§ Exercise:
Leaving out every picture, copy the lines of the material below exactly, from the line containing "left ear: (1010, 389)" through the line containing "left eye: (376, 102)".

§ Given entries:
============================================================

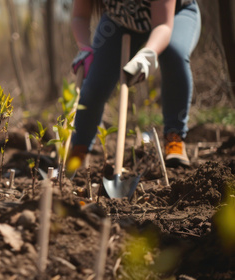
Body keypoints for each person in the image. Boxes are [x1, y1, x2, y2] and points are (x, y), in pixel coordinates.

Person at [70, 0, 200, 167]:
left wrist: (148, 55)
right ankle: (78, 149)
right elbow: (80, 16)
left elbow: (163, 25)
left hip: (174, 15)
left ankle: (174, 139)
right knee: (95, 83)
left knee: (174, 53)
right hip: (119, 22)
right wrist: (84, 49)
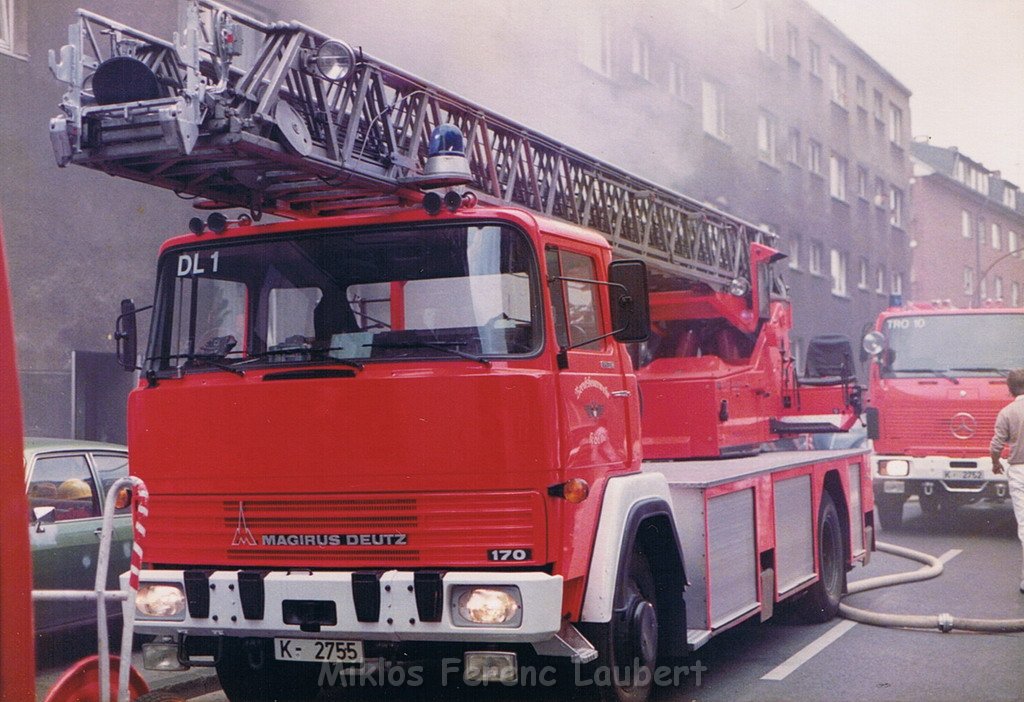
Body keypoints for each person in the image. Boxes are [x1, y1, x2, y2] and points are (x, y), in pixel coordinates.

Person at [990, 367, 1024, 594]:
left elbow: (996, 445)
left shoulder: (1007, 412)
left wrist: (995, 463)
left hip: (1019, 471)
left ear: (1010, 389)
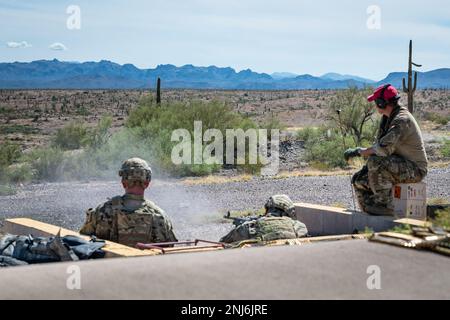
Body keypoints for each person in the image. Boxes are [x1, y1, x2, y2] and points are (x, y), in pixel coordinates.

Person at [344, 84, 428, 216]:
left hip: (415, 169)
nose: (375, 105)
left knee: (376, 162)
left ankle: (384, 205)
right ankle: (370, 210)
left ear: (382, 103)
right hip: (397, 166)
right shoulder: (388, 119)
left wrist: (359, 151)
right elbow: (380, 146)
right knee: (358, 180)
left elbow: (383, 149)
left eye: (376, 102)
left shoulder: (402, 120)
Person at [79, 157, 177, 247]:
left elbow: (83, 242)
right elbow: (168, 251)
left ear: (123, 183)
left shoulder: (102, 211)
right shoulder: (159, 216)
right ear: (147, 183)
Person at [220, 194, 308, 243]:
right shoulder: (299, 226)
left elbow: (223, 243)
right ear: (289, 211)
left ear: (268, 209)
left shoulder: (248, 228)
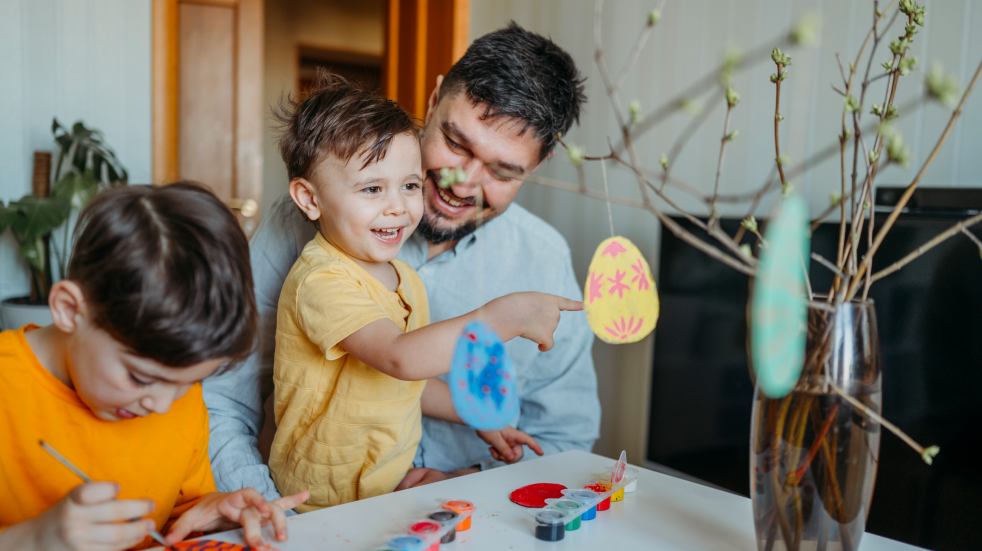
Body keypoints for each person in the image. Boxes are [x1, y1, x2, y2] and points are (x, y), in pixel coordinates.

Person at [205, 22, 600, 501]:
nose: (463, 183)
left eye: (502, 170)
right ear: (434, 100)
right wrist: (275, 520)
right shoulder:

============================================================

§ Task solution:
left ear: (1010, 389)
Body keypoints for each person in the image. Boxes are [x1, y1, x2, y2] and points are (x, y), in pixel coordinates.

Person at [344, 84, 428, 216]:
left hip: (415, 169)
nose: (375, 105)
left knee: (376, 162)
left ankle: (384, 205)
right ankle: (370, 210)
left ear: (382, 103)
right hip: (397, 166)
right shoulder: (388, 119)
left wrist: (359, 151)
right elbow: (380, 146)
right knee: (358, 180)
left elbow: (383, 149)
left eye: (376, 102)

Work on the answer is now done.